AFF4 drives metabolic reprogramming, tumor progression, and cisplatin resistance through PTEN-mediated activation of the PI3K/AKT/mTOR signaling pathway, highlighting AFF4 inhibition as a potential therapeutic strategy in LUAD.
尽管有氧糖酵解在人类癌症的发生及耐药性中起作用,但肺腺癌(LUAD)中糖酵解的关键调节因子仍 largely 未知。转录因子 AF4/FMR2 家族成员 4(AFF4)是超级延伸复合物(SEC)的支架蛋白,调节癌症相关基因的转录。然而,AFF4 在糖酵解及 LUAD 发展中的作用仍未明确。

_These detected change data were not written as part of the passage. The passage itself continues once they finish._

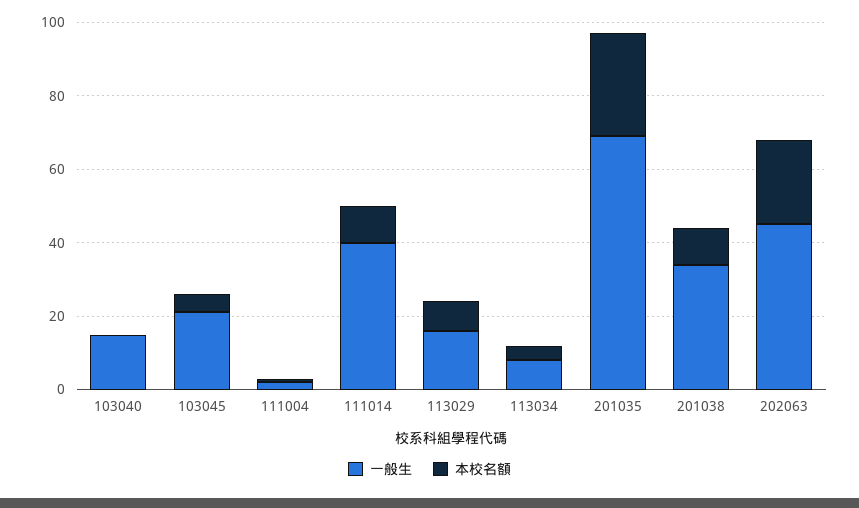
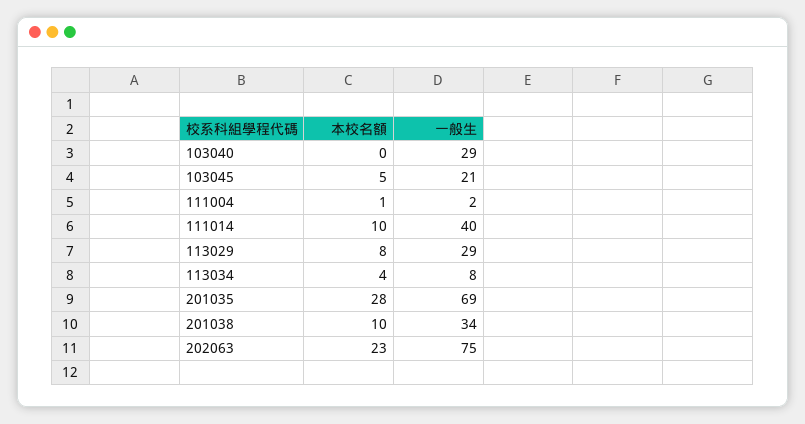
一般生, 103040: 15 -> 29
一般生, 113029: 15 -> 29
一般生, 202063: 45 -> 75

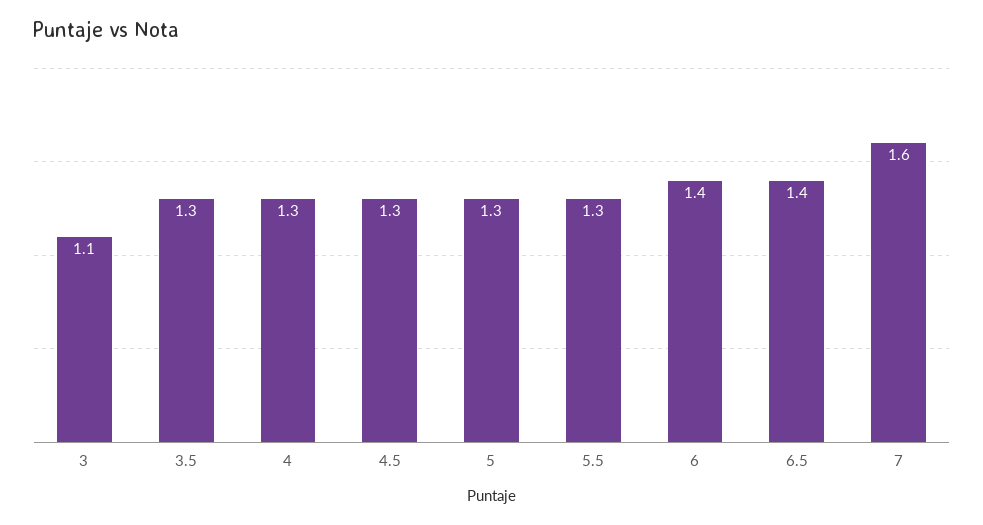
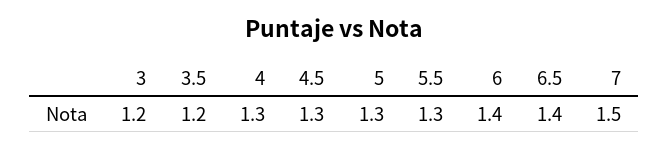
3: 1.1 -> 1.2
3.5: 1.3 -> 1.2
7: 1.6 -> 1.5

使用生物信息学分析、蛋白质免疫印迹和免疫组织化学染色评估 LUAD 细胞和组织中 AFF4 的表达。使用体外和体内功能丧失和功能获得实验确定细胞增殖、迁移和侵袭的变化。此外,使用葡萄糖和乳酸的代谢物测定实验评估糖酵解水平。通过转录组测序、靶点切割(CUT)&Tag、双荧光素酶报告实验和一系列挽救实验阐明潜在机制。
AFF4 在野生型和顺铂耐药的 LUAD 细胞中过表达,并作为 LUAD 患者的预后指标。AFF4 通过加速糖酵解增强 LUAD 细胞的致瘤特性和顺铂耐药性。同时,糖酵解抑制恢复了 AFF4 过表达诱导的细胞增殖和迁移增加,并使过表达 AFF4 的 LUAD 细胞对顺铂敏感。机制上,AFF4 通过调节磷酸肌醇 3-激酶(PI3K)/蛋白激酶 B(AKT)/雷帕霉素哺乳动物靶标(mTOR)信号通路促进糖酵解。AFF4 通过直接靶向其启动子下调磷酸酶和张力蛋白同源物(PTEN)的表达,激活 PI3K/AKT/mTOR 通路。此外,转录因子阴阳 1(YY1)通过结合其启动子上调 AFF4,进一步影响糖酵解和肿瘤发生。
AFF4 通过 PTEN 介导的 PI3K/AKT/mTOR 信号通路激活驱动代谢重编程、肿瘤进展和顺铂耐药,突出了抑制 AFF4 作为 LUAD 潜在治疗策略的重要性。